■ **REQUEST**
In the copy of these records, include no pictures and change nothing else.

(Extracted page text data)

=======

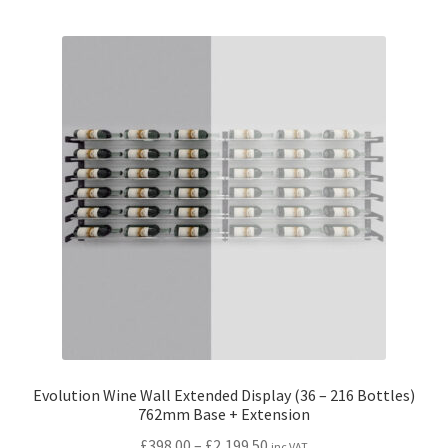
Evolution Wine Wall Extended Display (36 – 216 Bottles)
762mm Base + Extension
Price
£
398.00
–
£
2,199.50
inc VAT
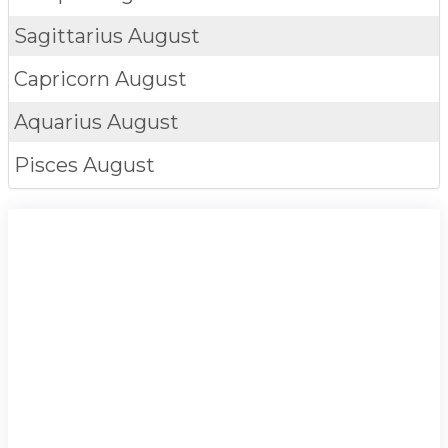
Sagittarius
August
Capricorn
August
Aquarius
August
Pisces
August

=======

■ **TASK RESULT**
Evolution Wine Wall Extended Display (36 – 216 Bottles)
762mm Base + Extension
Price
£
398.00
–
£
2,199.50
inc VAT
Sagittarius
August
Capricorn
August
Aquarius
August
Pisces
August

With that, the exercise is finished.